● TEXT FOR ANALYSIS
Farmers in India and Bangladesh have become increasingly reliant on the potato over the past 50 years. Since the 1960s, Indian farmers have turned to this cash crop in lieu of more traditional crops such as buckwheat, hog millet and foxtail millet because of its high density of food per acre. Likewise, in Bangladesh, potato production has tripled since 1980. The highly nutritious potato provides essential vitamins, minerals and amino acids to the region’s ricedominated diets.
In 2007, 70 percent of India’s 1.28 million hectares of potato crops were lost to late blight, a plant disease caused by a fungal pathogen. An estimated $236 million has been lost in India due to late blight infections. In Bangladesh, the disease has attacked 50 percent of potato crops, and an estimated $43 million has been lost. It is not uncommon, in either country, for a farmer’s entire crop to be ruined.
Late blight is the best known as the disease behind the Irish Potato Famine of the mid-1800s. It causes potatoes and tomatoes to rot in fields or in storage. An entire crop can be destroyed within one to two weeks under certain conditions. The pathogen can survive from season to season in infected potato tubers, and infected plants produce millions of spores in wet weather conditions. Late blight is a tough disease to control, to say the least.

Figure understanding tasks
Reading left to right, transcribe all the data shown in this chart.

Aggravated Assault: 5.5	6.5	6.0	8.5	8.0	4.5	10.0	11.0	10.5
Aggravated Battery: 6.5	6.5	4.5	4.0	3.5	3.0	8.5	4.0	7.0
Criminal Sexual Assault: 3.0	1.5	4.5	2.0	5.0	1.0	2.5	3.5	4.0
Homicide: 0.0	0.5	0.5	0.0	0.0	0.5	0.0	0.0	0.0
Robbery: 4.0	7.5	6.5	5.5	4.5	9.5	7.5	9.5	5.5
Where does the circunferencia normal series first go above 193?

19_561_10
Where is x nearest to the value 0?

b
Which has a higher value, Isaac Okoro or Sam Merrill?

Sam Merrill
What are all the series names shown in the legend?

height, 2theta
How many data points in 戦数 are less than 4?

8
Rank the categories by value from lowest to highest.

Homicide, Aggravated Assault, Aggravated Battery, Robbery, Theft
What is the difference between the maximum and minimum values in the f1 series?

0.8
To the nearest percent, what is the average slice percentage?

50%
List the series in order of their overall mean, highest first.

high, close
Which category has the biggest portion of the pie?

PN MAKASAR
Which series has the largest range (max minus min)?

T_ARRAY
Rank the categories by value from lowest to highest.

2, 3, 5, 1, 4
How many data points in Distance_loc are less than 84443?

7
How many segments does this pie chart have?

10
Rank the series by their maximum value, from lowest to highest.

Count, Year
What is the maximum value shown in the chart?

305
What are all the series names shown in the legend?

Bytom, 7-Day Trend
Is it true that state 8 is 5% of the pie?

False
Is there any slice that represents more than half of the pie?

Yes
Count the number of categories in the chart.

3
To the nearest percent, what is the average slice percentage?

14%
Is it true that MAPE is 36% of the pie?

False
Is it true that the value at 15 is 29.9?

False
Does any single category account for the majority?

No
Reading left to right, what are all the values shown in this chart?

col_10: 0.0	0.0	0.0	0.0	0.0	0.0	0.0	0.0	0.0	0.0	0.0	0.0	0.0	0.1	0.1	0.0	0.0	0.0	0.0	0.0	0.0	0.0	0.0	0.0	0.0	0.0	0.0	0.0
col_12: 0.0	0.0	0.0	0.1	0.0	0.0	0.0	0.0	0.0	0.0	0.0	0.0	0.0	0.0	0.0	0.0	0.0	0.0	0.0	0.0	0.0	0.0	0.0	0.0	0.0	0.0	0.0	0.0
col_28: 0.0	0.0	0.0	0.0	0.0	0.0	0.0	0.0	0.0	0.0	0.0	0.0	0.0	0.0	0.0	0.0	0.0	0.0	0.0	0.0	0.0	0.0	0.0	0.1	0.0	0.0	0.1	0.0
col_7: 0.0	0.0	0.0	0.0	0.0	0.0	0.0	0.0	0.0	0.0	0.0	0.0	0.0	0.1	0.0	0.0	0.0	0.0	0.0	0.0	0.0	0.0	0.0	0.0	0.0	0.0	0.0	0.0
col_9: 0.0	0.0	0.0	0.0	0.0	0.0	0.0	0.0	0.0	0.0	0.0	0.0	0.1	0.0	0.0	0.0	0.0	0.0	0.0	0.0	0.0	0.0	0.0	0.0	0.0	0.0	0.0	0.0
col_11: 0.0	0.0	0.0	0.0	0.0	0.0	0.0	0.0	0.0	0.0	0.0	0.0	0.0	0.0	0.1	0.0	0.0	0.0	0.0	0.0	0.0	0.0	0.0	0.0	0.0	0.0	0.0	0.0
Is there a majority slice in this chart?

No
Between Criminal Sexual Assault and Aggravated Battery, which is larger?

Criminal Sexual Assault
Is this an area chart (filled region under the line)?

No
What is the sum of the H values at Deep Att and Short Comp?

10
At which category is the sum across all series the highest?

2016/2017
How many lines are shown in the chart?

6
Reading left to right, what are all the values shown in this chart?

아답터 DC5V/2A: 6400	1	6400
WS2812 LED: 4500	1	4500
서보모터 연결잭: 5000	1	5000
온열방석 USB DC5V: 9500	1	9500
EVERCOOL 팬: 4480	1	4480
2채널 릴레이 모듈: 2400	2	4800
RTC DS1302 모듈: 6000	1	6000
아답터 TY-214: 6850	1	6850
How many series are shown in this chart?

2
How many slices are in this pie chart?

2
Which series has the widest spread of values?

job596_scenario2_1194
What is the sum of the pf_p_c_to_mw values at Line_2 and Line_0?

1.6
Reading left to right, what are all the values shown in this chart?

● ABOUT THIS EXERCISE
Transcribe the part of the passage on potato late blight that begins with the words containing "In 2007, 70" and ends with "to be ruined.".

● ANSWER SPACE
In 2007, 70 percent of India’s 1.28 million hectares of potato crops were lost to late blight, a plant disease caused by a fungal pathogen. An estimated $236 million has been lost in India due to late blight infections. In Bangladesh, the disease has attacked 50 percent of potato crops, and an estimated $43 million has been lost. It is not uncommon, in either country, for a farmer’s entire crop to be ruined.